Please output exactly the lines from the one containing "Page size: 1275x1650." through the last line of the records, both included.
------ EXCERPTED RECORDS
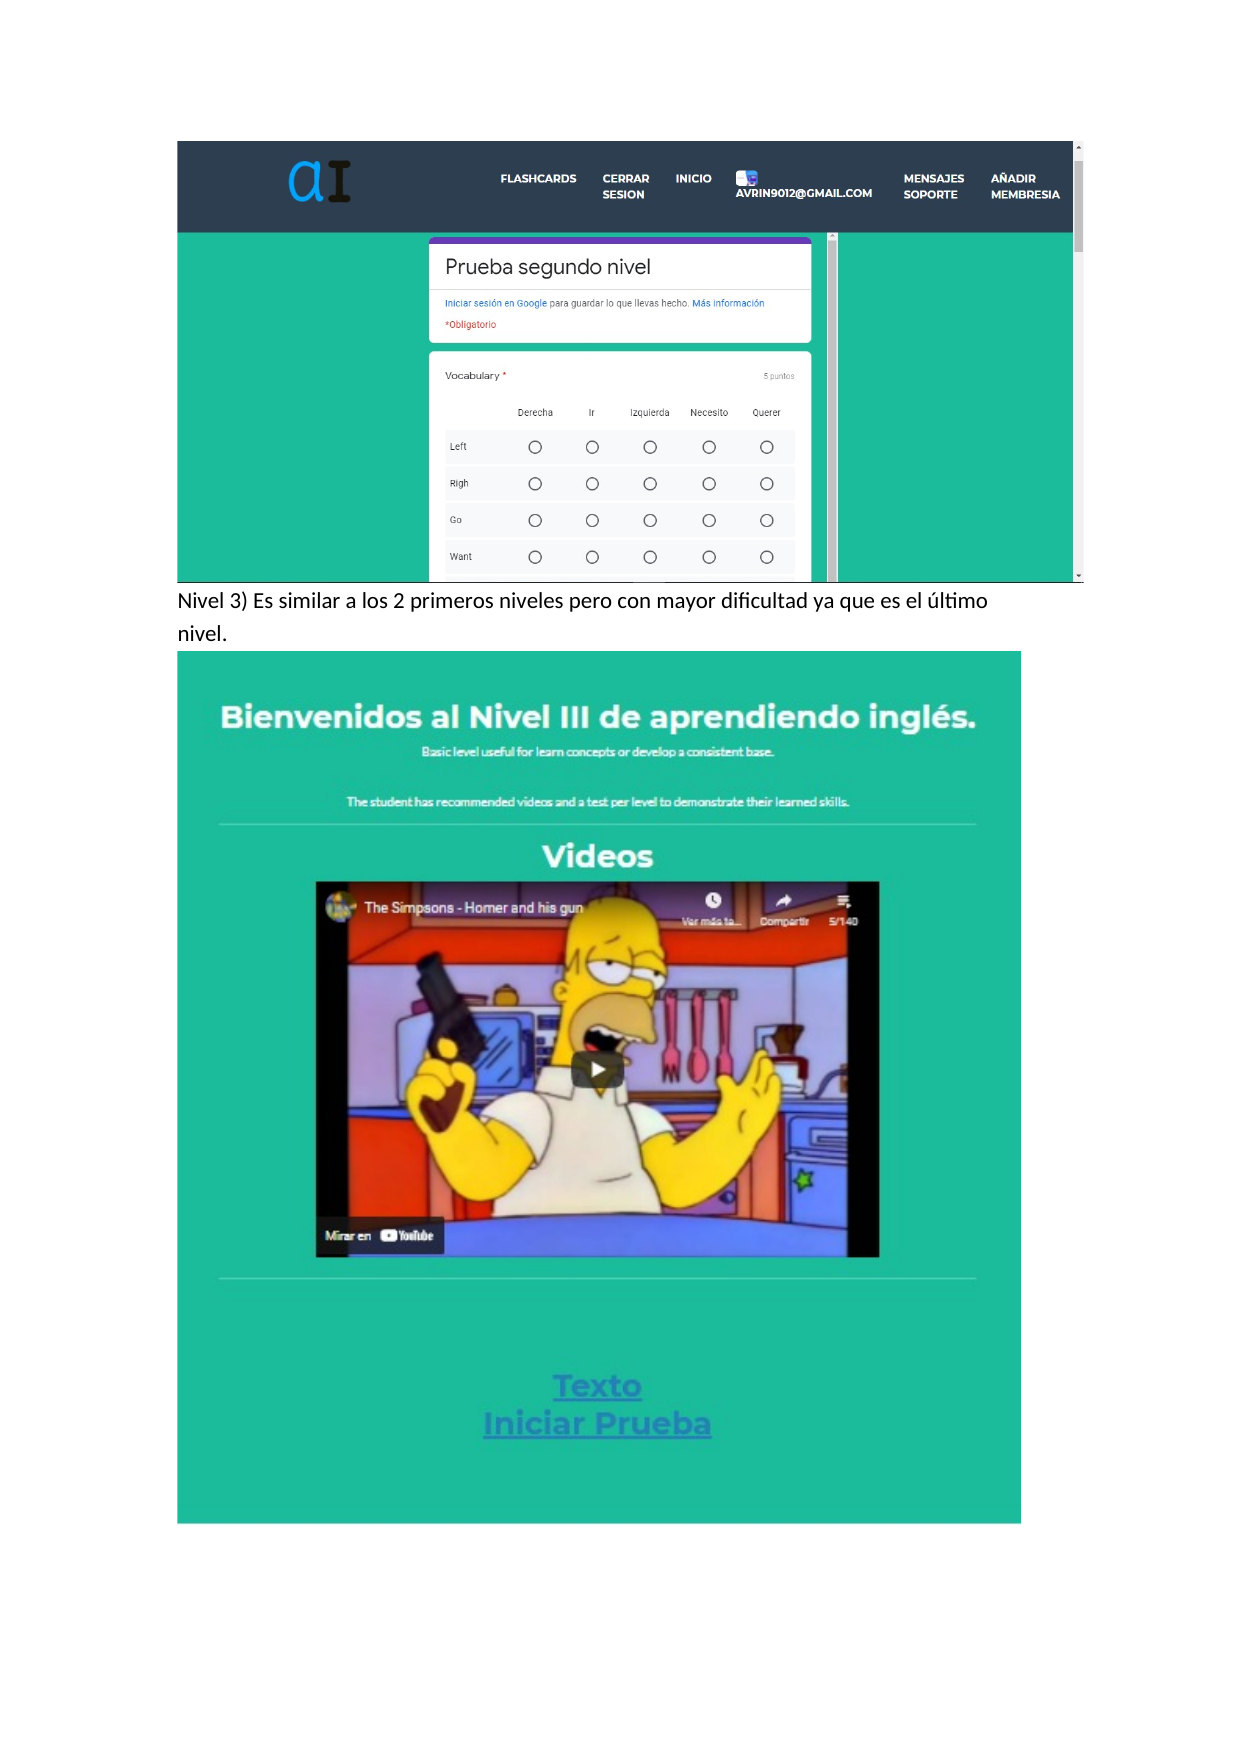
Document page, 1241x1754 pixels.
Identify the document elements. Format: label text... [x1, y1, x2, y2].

picture [177, 141, 1084, 583]
picture [177, 651, 1022, 1527]
text Nivel 3) Es similar a los 2 primeros niveles pero con mayor dificultad ya que es el último nivel. [177, 587, 1044, 647]
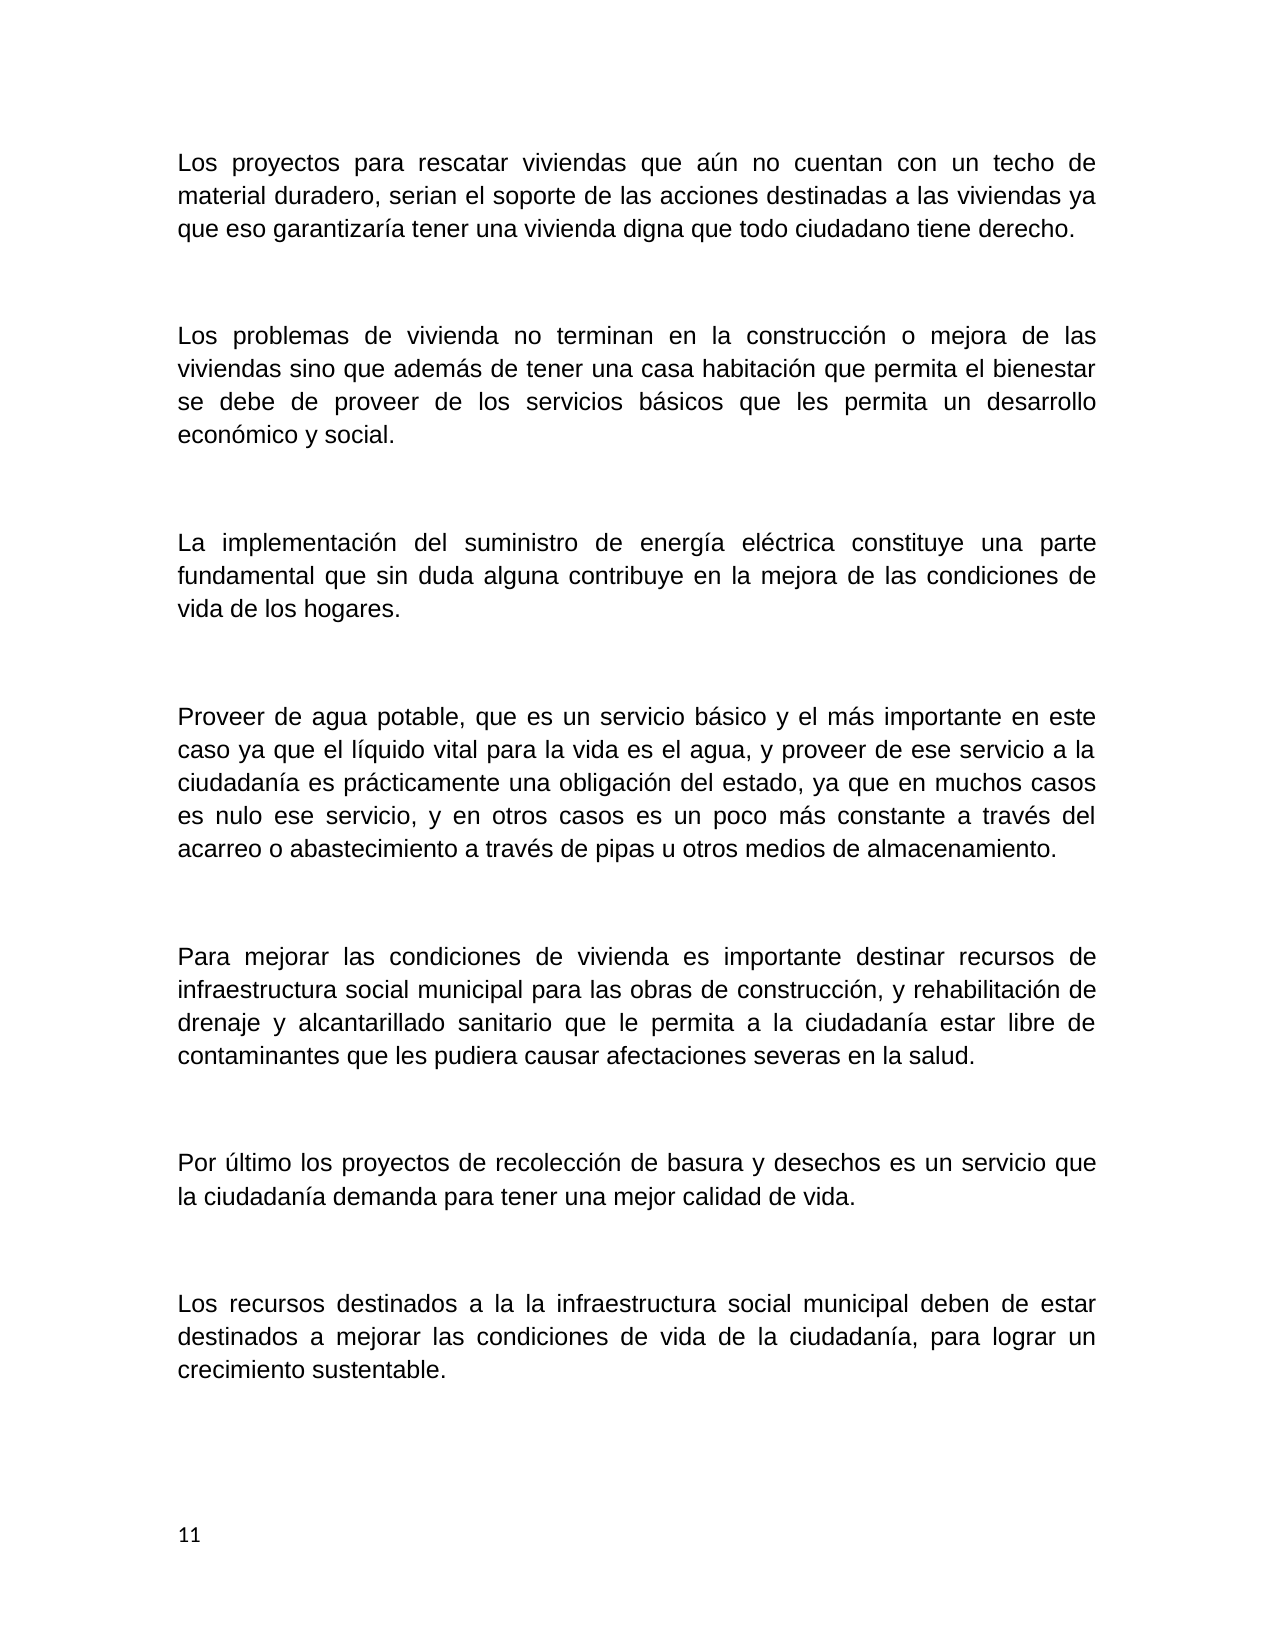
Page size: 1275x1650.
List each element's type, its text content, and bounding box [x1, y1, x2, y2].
------------
* [ANSWER SECTION]
Page size: 1275x1650.
List each element's type, its text content, and bounding box [x1, y1, x2, y2].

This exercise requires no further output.